My 3DS XL is in version 5.1.0-11E and when I insert the flashcart it says "An error has occured" and says that I should press the reset button to restart the 3DS. I know this is a firmware problem, but in the site of r4i gold 3ds there isn't a firmware update option for my version, only the two flashcarts sold that are a better version of mine which is 4.5 and the DS version. Can anyone tell me if this flashcart is compatible with another R4's for 3DS? Like changing its data to another R4 data and running it.

Thanks,

Julian.


----------



## Cartmanuk (Jun 22, 2013)

Sorry to say your card is no longer supported by that or any team.

You card will still work with Dsi and Ds


----------



## JoostinOnline (Jun 22, 2013)

r4i Gold 3DS is still supported: http://r4ids.cn/news.htm


----------



## dbzeenx (Jun 22, 2013)

JoostinOnline said:


> r4i Gold 3DS is still supported: http://r4ids.cn/news.htm


 

My R4i Gold 3DS isn't from that site.


----------



## JoostinOnline (Jun 22, 2013)

It's the same card though.  I don't see why it should matter, just because you bought it at a different site.  I'm new to all this, but since it's the same model as mine, it seems like you'd just have to update the firmware.

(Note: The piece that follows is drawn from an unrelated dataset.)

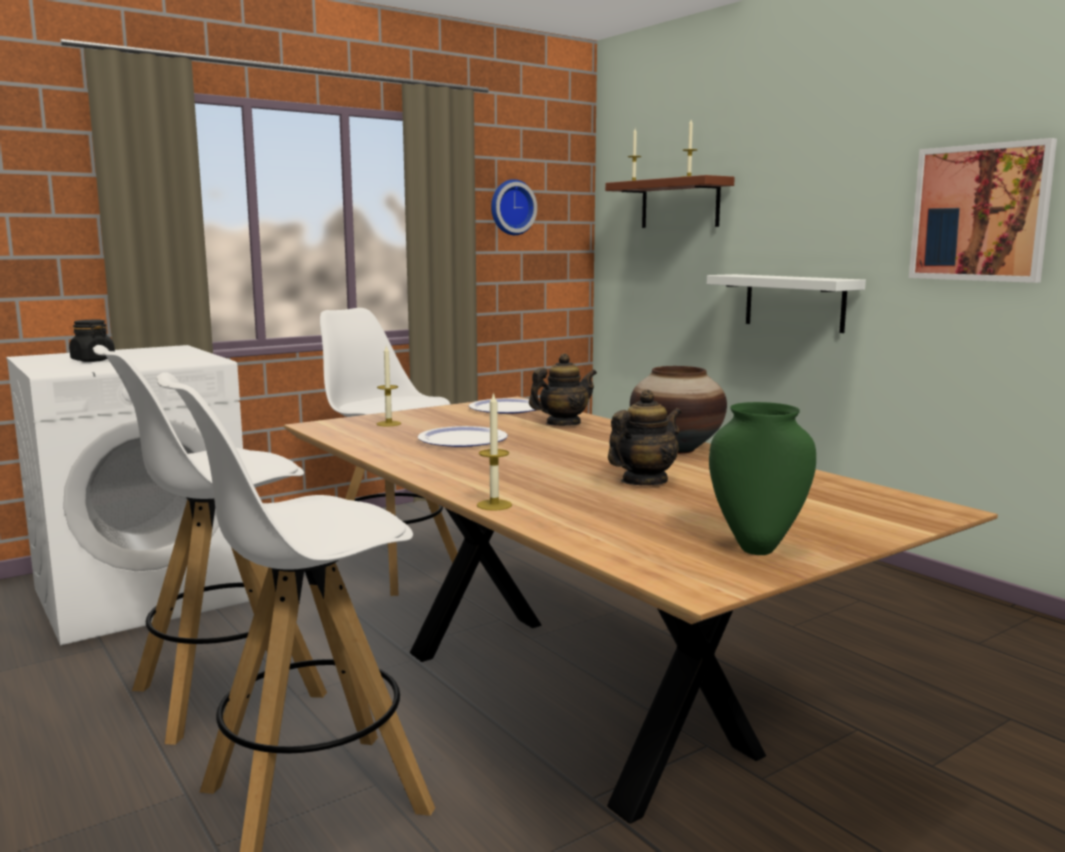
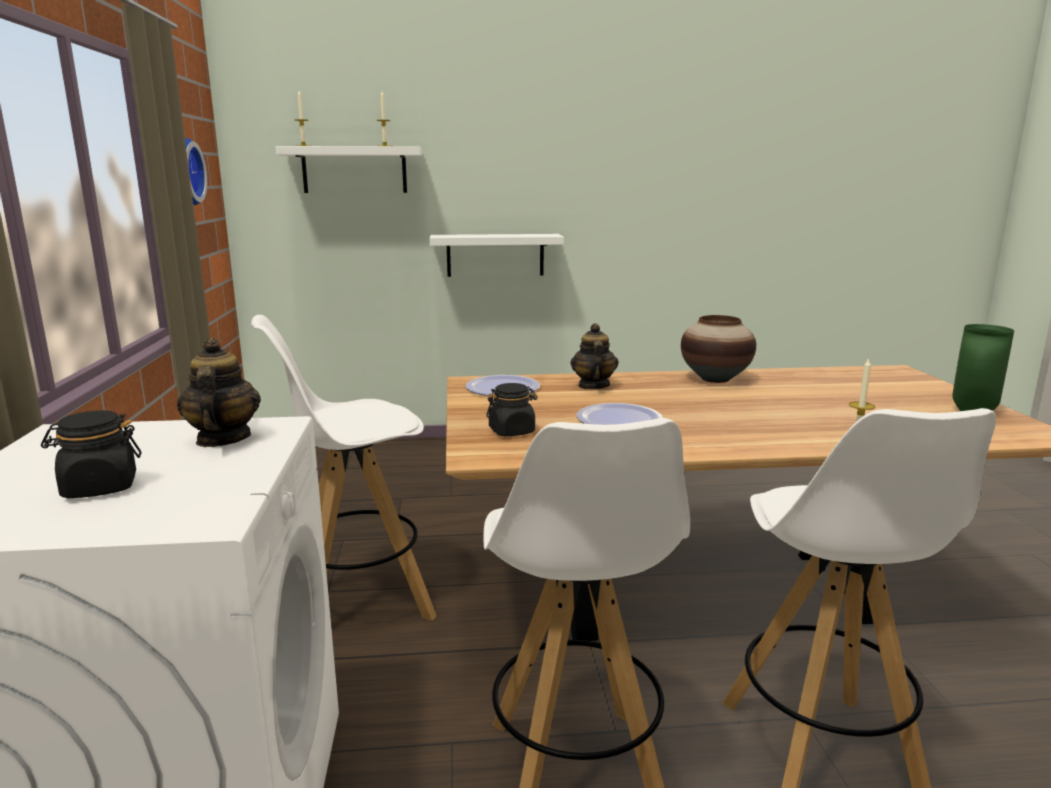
camera: 60 degrees left, 5 degrees up
candle [377,346,401,426] -> black jar [486,383,538,436]
brown shelf [605,175,735,228] -> white shelf [275,146,422,193]
teapot [608,390,682,485] -> teapot moved to [177,337,261,447]
picture [909,138,1057,283] -> none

You should probably wait for someone more experienced than myself (I'm not discrediting cartmanuk here) to offer an explanation though, because I might be wrong.  I don't know why though.


----------



## Rydian (Jun 22, 2013)

JoostinOnline said:


> It's the same card though.  I don't see why it should matter, just because you bought it at a different site.


No, they have a clone from a different team.  It's not the purchase site, that's the home page for the model, they have an unsupported clone, not the same thing you got.


----------